Mediating estate disputes part 2: the process
By Kirsten McMahon, Associate Editor
In the second instalment of a three-part series, Toronto-area estates litigator and mediator Charles B. Ticker discusses how the mediation process works.
Due to the relationships — or lack thereof — of the litigants involved, estate disputes are well-suited to mediation, Toronto-area estates litigator and mediator Charles B. Ticker tells AdvocateDaily.com.
“Clients are dealing with emotional baggage that can go back decades,” he says.
Ticker, who practises estates litigation and mediation at Charles B. Ticker Law Office, says the biggest advantage to this negotiation process is that the parties are the ones controlling their own destiny and making the decision.

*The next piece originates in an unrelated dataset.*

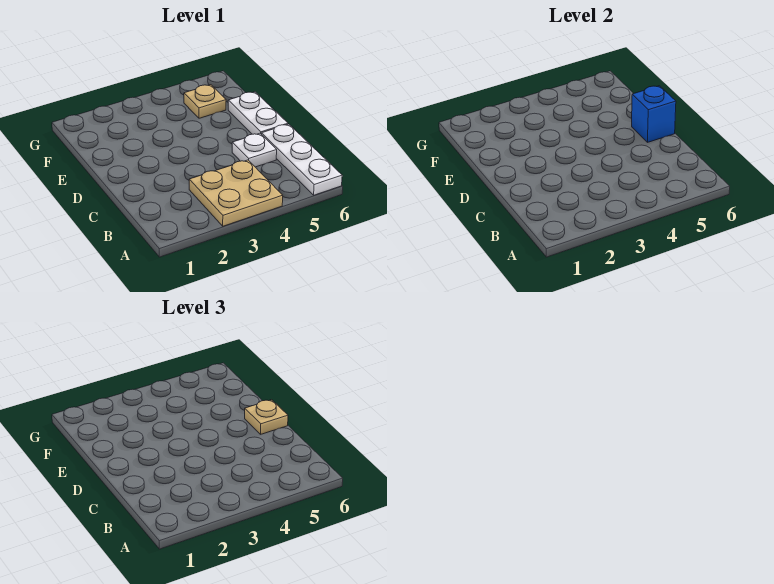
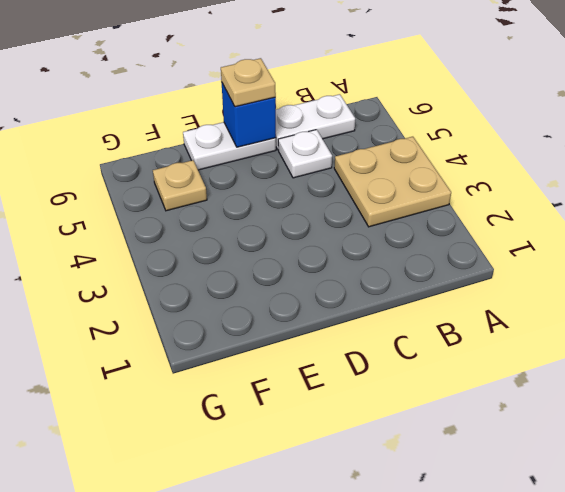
white 1x3 plate [262,124,342,195] -> white 1x2 plate [276,94,355,150]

“They’re not asking a judge — a total stranger who doesn't know and perhaps cares little about them or their family — to decide their future. With mediation, the parties are in control and, as a result, even though they may not be thrilled with the outcome, they are likely going to be more satisfied than they would after a trial,” he says.
Ticker says the mediation process traditionally begins with a joint session, which is where both parties, either through their lawyers or by themselves, make brief opening statements.
“The practice right now is to dispense with lengthy opening statements and I typically encourage the clients to say a few words about their position and their view of the case because mediation is really about them,” he says. “I would prefer to see the lawyers take a back seat because I am of the view that the mediation is the clients’ day to try and put the dispute behind them.”
Sometimes counsel will suggest that they do not want to have a joint opening session at all.
“I think that is a mistake,” Ticker says. “It is important for the mediator to explain the process to both sides together to try and set the tone for the day by explaining the benefits of mediation and the downside if they do not settle their case in terms of the further costs they will incur, both emotional and financial.”
At times, the animosity is so great that the parties will not sit in the same room together. Where there is resistance to the joint session, Ticker points out that if they don’t settle, they will ultimately need to face each other in court.
“Their reluctance to face the opposing party at mediation may be interpreted as a willingness to go to trial, a message counsel does not want to send at the beginning of a negotiation,” he says.
“This approach typically is successful in getting the parties to agree to at least a brief joint session.”
Following the joint session, parties will move into separate rooms where the balance of the day is typically spent with the mediator going back and forth, meeting with each party privately and relaying messages and offers to the other side
The mediator’s role during a caucus is more than simply being a messenger, Ticker notes.
“They are there to ensure that the dialogue continues and the parties do not present positions or offers in a manner that will be detrimental to the process,” he says.
While emotions may run high, mediations still have to be conducted as a business meeting. If things are getting heated, Ticker says parties should take a break and go outside for a walk.
“I always make the rules of engagement very clear: no yelling or screaming, and no insults or name-calling,” he adds.
Unless the issues are very simple — for example, a dispute over the amount of executor’s compensation in a contested passing of accounts application — a half-day of mediation is not going to be adequate to deal with a significant estate dispute.
“In my experience, most mediations are scheduled for at least one day and sometimes go beyond. It is not unusual for them to go well into the evening hours if progress is being made. Sometimes the mediation is adjourned and continued on another day,” Ticker says.
He adds that the pace of negotiations tends to quicken towards the end of the day.
“Much time is spent during the day with each side feeling the other side out and apparently not making much progress. But the pace can pick up very quickly and the deal can get done in the latter part of the day,” Ticker says.
That said, parties and their counsel should not make any plans for the evening of the mediation in case it runs late.
If and when a settlement is reached, the lawyers — not the mediator — will draft minutes of settlement to be signed by the parties, which can be enforced in court like a contract.